▸ **Aufgabe A**:
Fasse die Filmbesprechung in zwei Sätzen zusammen.
▸ **Aufgabe B**:
Prüfe anhand der Filmbesprechung, ob die folgenden Aussagen zutreffen: (i) Die Bilder stammen von Bella Halben. (ii) Thomas hat nur eine Familie. (iii) Im Film zerbricht ein Glas.
▸ **Aufgabe C**:
Setze die Filmbesprechung im Anschluss an ihren letzten Satz fort.

▸ **Vorliegender Text**:
____________
Auch die Kamera und der Schnitt zeigen sich schlaftrunken, schief, irgendwie ver-rückt sind die Einstellungen und Perspektiven der hervorragenden Bilder Bella Halbens, Desorientierung signalisierend. Ein Ei zerbricht, »Humpty Dumpty« fällt einem ein, und schon bald nehmen die latenten Gefühle Maries und der Zuschauer, irgendetwas stimme hier nicht, konkrete Gestalt an, und wir begreifen, dass Thomas noch eine zweite Familie hat. »Humpty Dumpty«, genau, »had a great fall«, und dann »couldn’t put Humpty Dumpty together again«.
____________
▸ **Ausgewählte Daten**:
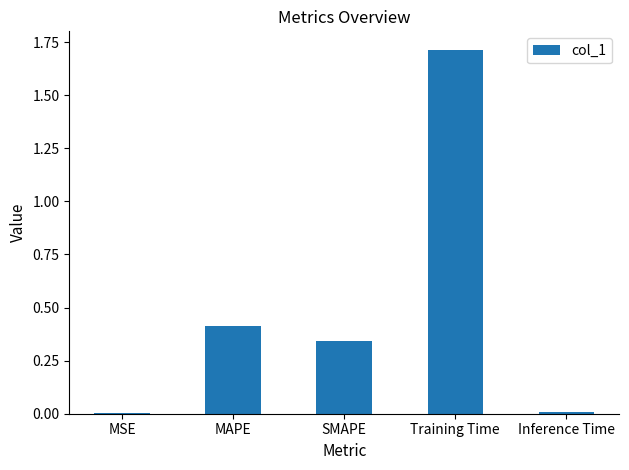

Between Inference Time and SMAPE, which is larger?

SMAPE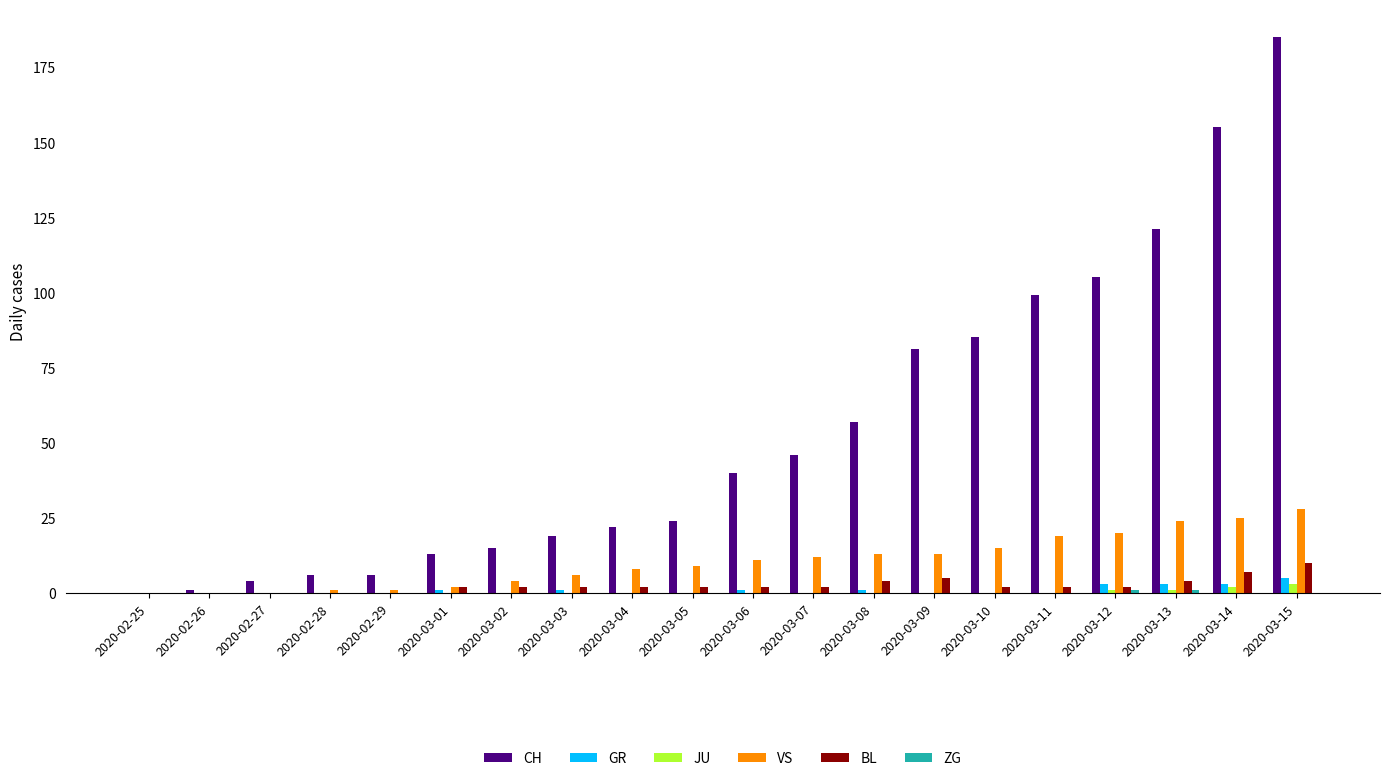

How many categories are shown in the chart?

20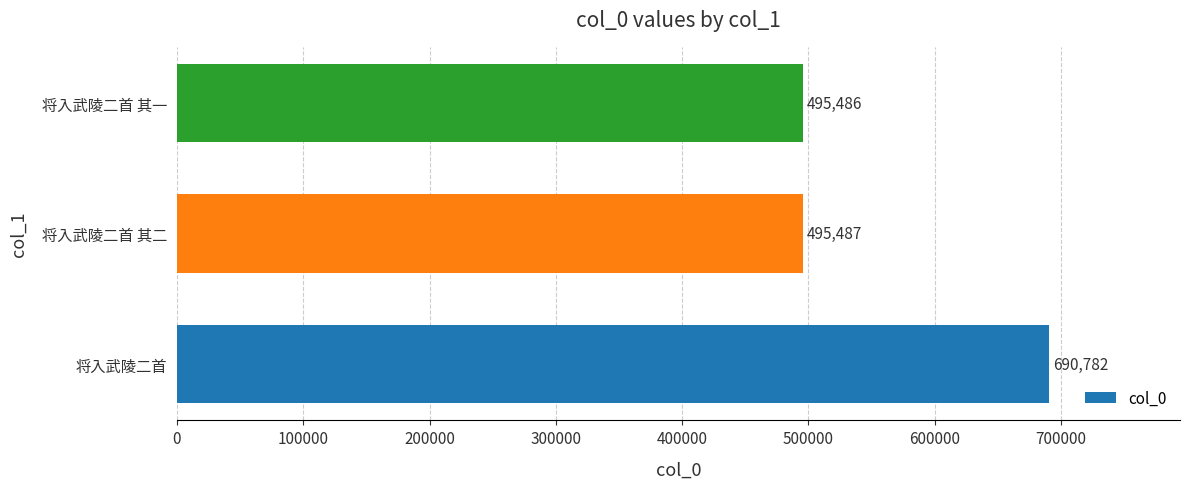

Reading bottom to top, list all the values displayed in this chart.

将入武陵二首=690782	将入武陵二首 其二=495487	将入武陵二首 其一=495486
____________
▸ **Lösung A**:
Kamera und Schnitt wirken schlaftrunken und schief, und die Einstellungen und Perspektiven der Bilder Bella Halbens signalisieren Desorientierung. Als ein Ei zerbricht und an »Humpty Dumpty« denken lässt, nehmen die latenten Gefühle, dass etwas nicht stimmt, konkrete Gestalt an, und man begreift, dass Thomas noch eine zweite Familie hat.

▸ **Lösung B**:
(i) Ja, „der hervorragenden Bilder Bella Halbens“
(ii) Nein, „dass Thomas noch eine zweite Familie hat“
(iii) Nein, „Ein Ei zerbricht“

▸ **Lösung C**:
Glänzend inszeniert Regisseurin Nicolette Krebitz diese ersten Minuten, oberflächlich betrachtet im Grenzgebiet zwischen Berliner Schule und Kleinem Fernsehspiel, aber bei genauer Betrachtung unglaublich originell, virtuos und dabei souverän in ihren Mitteln: Ein kurzer Splitscreen parallelisiert Marie und Thomas wie einst Doris Day und Rock Hudson in Bettgeflüster, eine kurze Animationssequenz erklärt, warum Marie mit dem Fahrrad ihren Mann im Auto einholen kann – per Abkürzung durch den Hamburger Stadtpark –, und die nur in Gedanken ausgetragenen Ehekräche, das Unbewusste, Unausgesprochene dieser Beziehung wird in Form kurzer, fast abstrakt gehaltener Bühnenszenen visualisiert – denn auch in einer Partnerschaft ist manches »part of the act« – aber das geschieht nie aufdringlich, und kaum einer dieser kurzen, wohlüberlegten Stilbrüche wird wiederholt. Wie bei einem Adventkalender öffnet die Regisseurin nur kurz ein Türchen in ein anderes Kinoreich, und beweist ihren filmischen Möglichkeitssinn.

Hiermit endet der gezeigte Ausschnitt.